Cahaya kuning berkecepatan tinggi tiba-tiba melejit ke arah Shira dan Arwah Baik Hati. Dengan memaksimalkan ‘Water Flowing Style’-nya, refleksnya pun melonjak tajam dan ia melompat ke samping unuk menghindari cahaya kuning tersebut.

*BOOOMMMM!!!*

Ledakan listrik berwarna kuning menghancurkan tempat peristirahatan Shira. Bulu dan kulit hewan buas yang ia jemur tadi sudah hancur oleh ledakan tersebut.

Shira melihat Arwah Baik Hati dengan santai menepuk-nepuk debu di baju kulitnya. Ia nampak tak bergerak tapi posisinya sudah tak berada di tempatnya berdiri tadi.

“Kamu manusia yang membunuh anak buahku kemarin?!” raungan murka mengaum di gunung itu.

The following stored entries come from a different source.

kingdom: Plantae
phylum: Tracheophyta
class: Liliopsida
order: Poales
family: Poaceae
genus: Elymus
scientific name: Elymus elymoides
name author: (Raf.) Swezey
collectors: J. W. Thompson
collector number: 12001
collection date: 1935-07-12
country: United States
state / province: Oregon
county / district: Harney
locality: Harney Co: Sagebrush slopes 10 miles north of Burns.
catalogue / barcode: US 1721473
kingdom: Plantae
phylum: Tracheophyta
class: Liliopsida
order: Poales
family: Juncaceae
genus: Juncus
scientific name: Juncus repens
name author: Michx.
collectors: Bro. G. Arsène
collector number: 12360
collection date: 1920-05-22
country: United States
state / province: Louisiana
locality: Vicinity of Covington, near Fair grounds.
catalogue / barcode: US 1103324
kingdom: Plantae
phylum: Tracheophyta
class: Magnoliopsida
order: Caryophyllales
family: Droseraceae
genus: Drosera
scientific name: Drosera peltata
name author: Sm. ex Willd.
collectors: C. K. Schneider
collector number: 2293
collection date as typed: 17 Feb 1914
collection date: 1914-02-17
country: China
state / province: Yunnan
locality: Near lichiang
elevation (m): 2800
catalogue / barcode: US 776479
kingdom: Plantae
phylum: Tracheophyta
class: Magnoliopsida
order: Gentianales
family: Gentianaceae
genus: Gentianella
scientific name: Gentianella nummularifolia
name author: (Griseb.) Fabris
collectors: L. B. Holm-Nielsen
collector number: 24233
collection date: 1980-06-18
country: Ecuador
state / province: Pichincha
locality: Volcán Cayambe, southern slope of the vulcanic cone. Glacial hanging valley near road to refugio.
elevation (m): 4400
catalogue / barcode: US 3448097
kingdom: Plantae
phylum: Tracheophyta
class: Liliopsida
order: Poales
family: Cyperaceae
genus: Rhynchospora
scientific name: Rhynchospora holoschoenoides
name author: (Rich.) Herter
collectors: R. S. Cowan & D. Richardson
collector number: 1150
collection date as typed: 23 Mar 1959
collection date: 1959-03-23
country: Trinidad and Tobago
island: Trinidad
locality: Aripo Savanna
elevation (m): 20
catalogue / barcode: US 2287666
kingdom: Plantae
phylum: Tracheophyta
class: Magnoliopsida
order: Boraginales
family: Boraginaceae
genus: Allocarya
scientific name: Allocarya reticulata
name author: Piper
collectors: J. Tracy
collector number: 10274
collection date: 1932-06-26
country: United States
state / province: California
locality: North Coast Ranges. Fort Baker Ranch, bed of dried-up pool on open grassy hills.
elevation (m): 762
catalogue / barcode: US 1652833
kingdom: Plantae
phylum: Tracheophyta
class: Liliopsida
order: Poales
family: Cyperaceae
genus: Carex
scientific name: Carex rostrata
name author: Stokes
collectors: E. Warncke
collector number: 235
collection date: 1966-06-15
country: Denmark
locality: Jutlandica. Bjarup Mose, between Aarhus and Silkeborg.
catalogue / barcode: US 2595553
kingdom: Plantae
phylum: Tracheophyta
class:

Shira akhirnya dapat melihat sosok gorila berbulu emas yang berdiri tegak berjalan pelan-pelan ke arahnya.

Mata gorila itu berwarna cerah dan pupilnya pucat kuning. Dari bulunya yang keemasan, nampak samar-samar energi listrik yang menyerupai ular meliliti seluruh tubuhnya.

Di antara lebatnya semak belukar di tempat lain, dua sosok menggigil ketakutan melihat gorila berbulu emas itu. Dahi mereka sudah dipenuhi peluh keringat dan wajah mereka menjadi pucat.

“Gorila itu berbicara,” gumam salah seorang dengan nada yang terdengar tak jelas.

“Monster elite... monster elite yang mendiami gunung ini cuma satu. Raja Gorila! Hewan buas yang berelement affinity lightning!!!”

Kedua pemuda yang bersembunyi itu menelan ludah masing-masing. Mereka menyesal tak langsung kembali saja tadi.